[Measurement reading data]

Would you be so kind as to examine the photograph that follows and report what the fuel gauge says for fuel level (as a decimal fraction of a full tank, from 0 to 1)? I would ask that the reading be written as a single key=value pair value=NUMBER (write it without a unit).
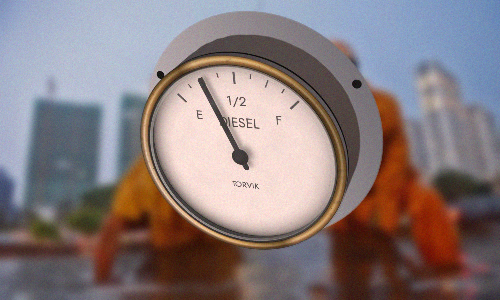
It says value=0.25
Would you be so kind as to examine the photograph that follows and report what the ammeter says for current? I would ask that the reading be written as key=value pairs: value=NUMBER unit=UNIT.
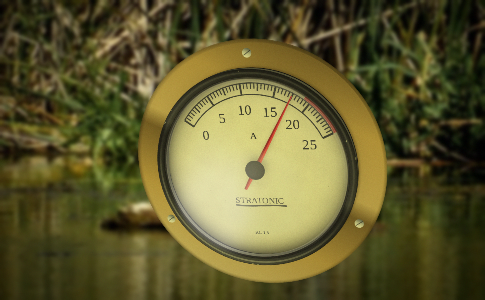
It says value=17.5 unit=A
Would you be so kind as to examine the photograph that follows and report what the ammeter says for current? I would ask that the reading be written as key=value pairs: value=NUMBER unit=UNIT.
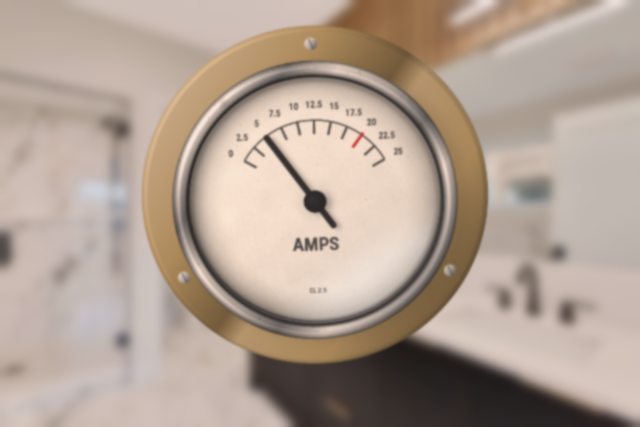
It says value=5 unit=A
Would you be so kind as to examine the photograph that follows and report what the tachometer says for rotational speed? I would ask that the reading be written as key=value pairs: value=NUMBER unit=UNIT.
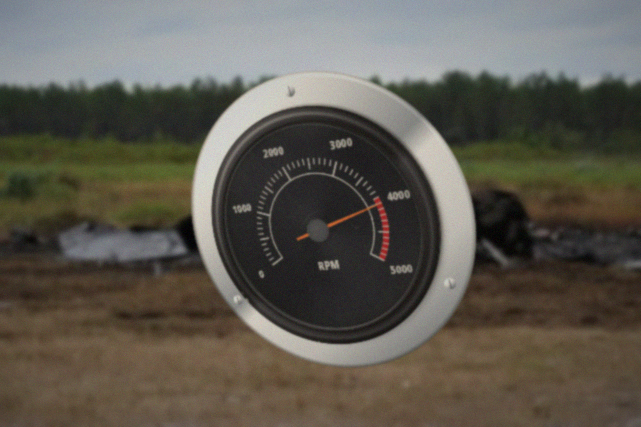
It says value=4000 unit=rpm
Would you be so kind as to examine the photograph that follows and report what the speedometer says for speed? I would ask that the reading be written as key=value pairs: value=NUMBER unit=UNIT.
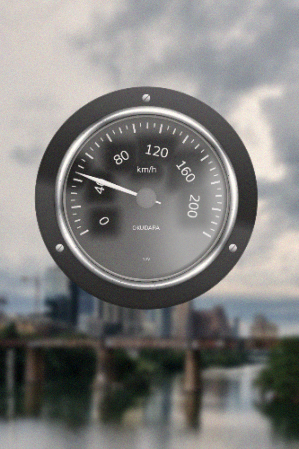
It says value=45 unit=km/h
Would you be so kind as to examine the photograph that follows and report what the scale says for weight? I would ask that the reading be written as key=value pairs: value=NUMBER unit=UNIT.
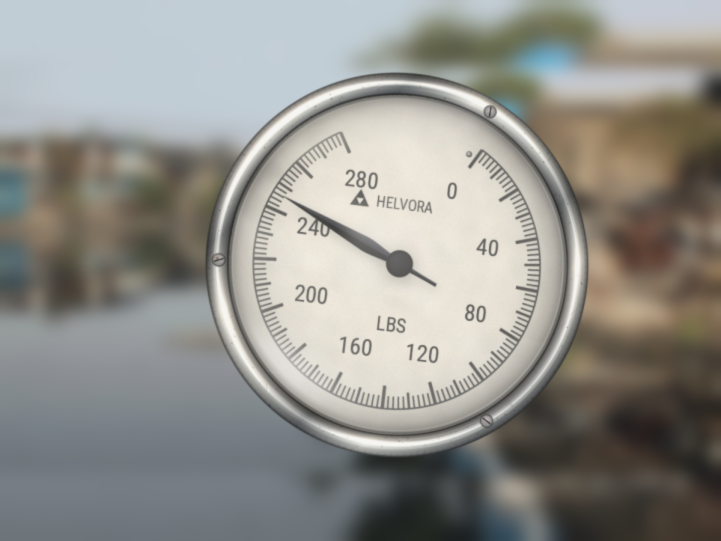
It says value=246 unit=lb
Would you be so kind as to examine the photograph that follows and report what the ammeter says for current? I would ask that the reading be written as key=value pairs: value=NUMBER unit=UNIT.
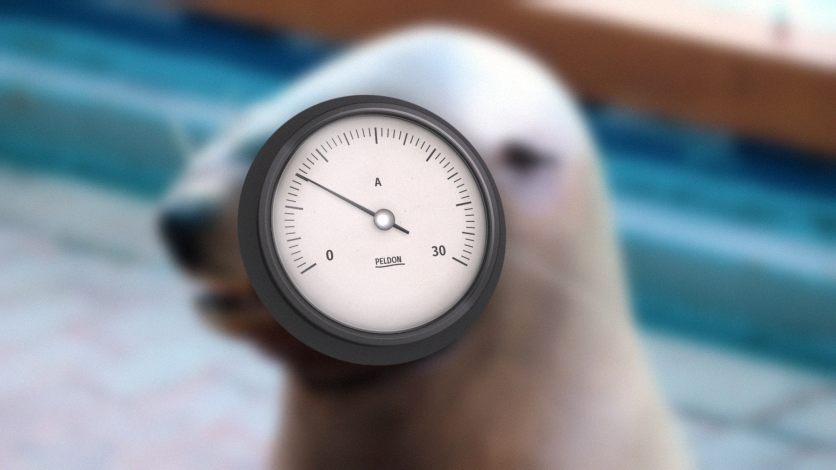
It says value=7.5 unit=A
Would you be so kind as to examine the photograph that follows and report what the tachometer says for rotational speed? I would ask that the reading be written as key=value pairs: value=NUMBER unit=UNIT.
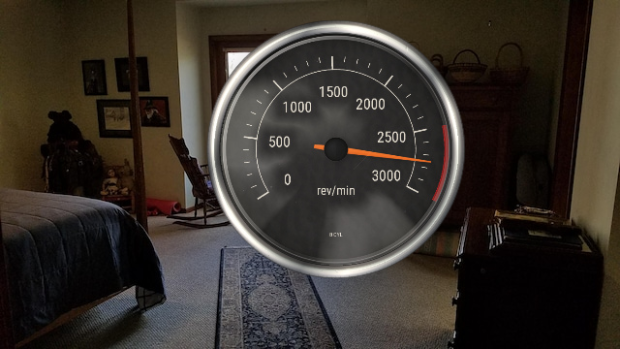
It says value=2750 unit=rpm
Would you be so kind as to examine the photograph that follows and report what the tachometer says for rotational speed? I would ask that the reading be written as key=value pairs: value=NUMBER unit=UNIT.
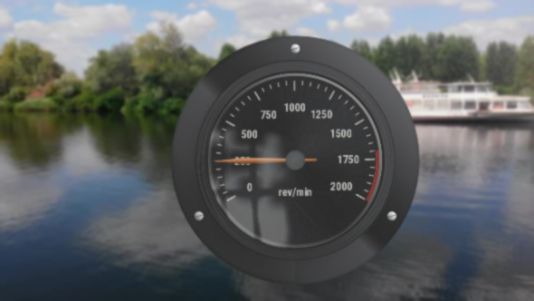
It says value=250 unit=rpm
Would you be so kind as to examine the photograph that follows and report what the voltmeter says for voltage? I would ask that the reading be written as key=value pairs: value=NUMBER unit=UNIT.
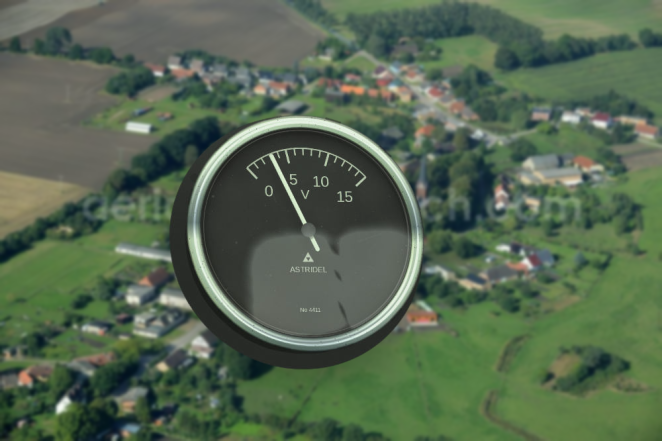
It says value=3 unit=V
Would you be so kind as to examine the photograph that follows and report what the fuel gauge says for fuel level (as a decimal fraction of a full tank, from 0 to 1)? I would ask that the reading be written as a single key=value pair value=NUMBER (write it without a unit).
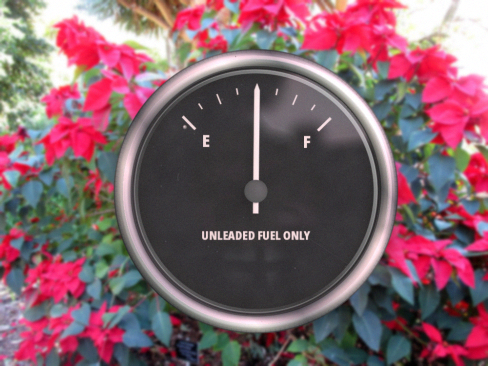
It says value=0.5
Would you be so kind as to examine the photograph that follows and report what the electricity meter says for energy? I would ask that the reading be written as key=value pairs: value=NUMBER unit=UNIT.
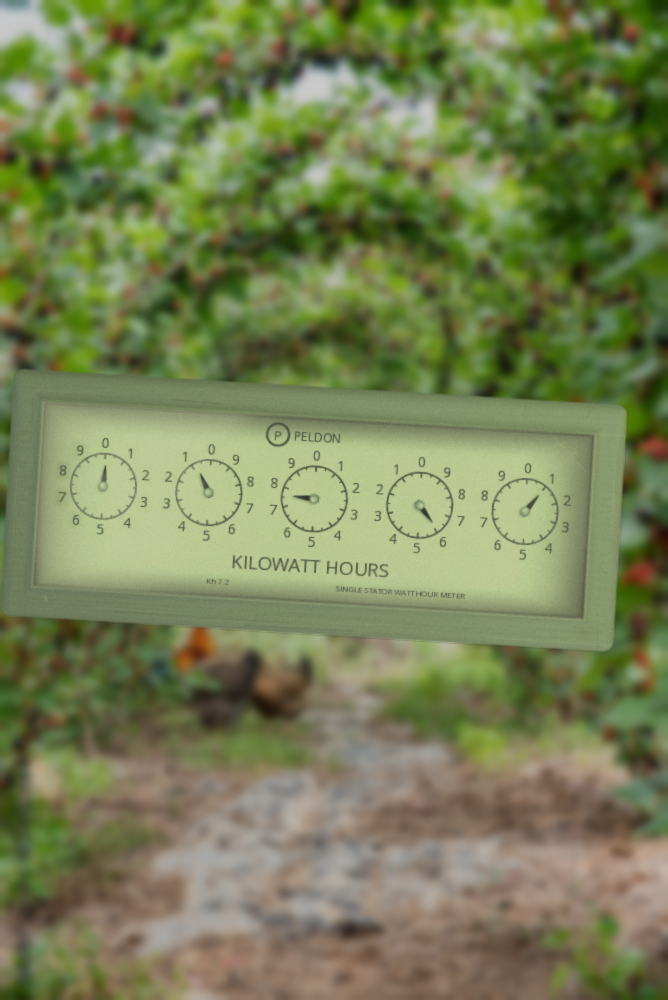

- How to complete this task
Format the rows above as a numbered list, leaving out blank lines and the pictures.

- Exercise response
1. Would you be so kind as to examine the photograph that follows and report what the fuel gauge says for fuel level (as a decimal fraction of a full tank, from 0 to 1)? I would ask that the reading be written as a single key=value pair value=NUMBER (write it without a unit).
2. It says value=0.25
3. Would you be so kind as to examine the photograph that follows and report what the ammeter says for current? I would ask that the reading be written as key=value pairs: value=NUMBER unit=UNIT.
4. It says value=17.5 unit=A
5. Would you be so kind as to examine the photograph that follows and report what the ammeter says for current? I would ask that the reading be written as key=value pairs: value=NUMBER unit=UNIT.
6. It says value=5 unit=A
7. Would you be so kind as to examine the photograph that follows and report what the tachometer says for rotational speed? I would ask that the reading be written as key=value pairs: value=NUMBER unit=UNIT.
8. It says value=4000 unit=rpm
9. Would you be so kind as to examine the photograph that follows and report what the speedometer says for speed? I would ask that the reading be written as key=value pairs: value=NUMBER unit=UNIT.
10. It says value=45 unit=km/h
11. Would you be so kind as to examine the photograph that follows and report what the scale says for weight? I would ask that the reading be written as key=value pairs: value=NUMBER unit=UNIT.
12. It says value=246 unit=lb
13. Would you be so kind as to examine the photograph that follows and report what the ammeter says for current? I would ask that the reading be written as key=value pairs: value=NUMBER unit=UNIT.
14. It says value=7.5 unit=A
15. Would you be so kind as to examine the photograph that follows and report what the tachometer says for rotational speed? I would ask that the reading be written as key=value pairs: value=NUMBER unit=UNIT.
16. It says value=2750 unit=rpm
17. Would you be so kind as to examine the photograph that follows and report what the tachometer says for rotational speed? I would ask that the reading be written as key=value pairs: value=NUMBER unit=UNIT.
18. It says value=250 unit=rpm
19. Would you be so kind as to examine the photograph that follows and report what the voltmeter says for voltage? I would ask that the reading be written as key=value pairs: value=NUMBER unit=UNIT.
20. It says value=3 unit=V
21. Would you be so kind as to examine the photograph that follows and report what the fuel gauge says for fuel level (as a decimal fraction of a full tank, from 0 to 1)? I would ask that the reading be written as a single key=value pair value=NUMBER (write it without a unit).
22. It says value=0.5
23. Would you be so kind as to examine the photograph that follows and report what the electricity meter says for energy? I would ask that the reading be written as key=value pairs: value=NUMBER unit=UNIT.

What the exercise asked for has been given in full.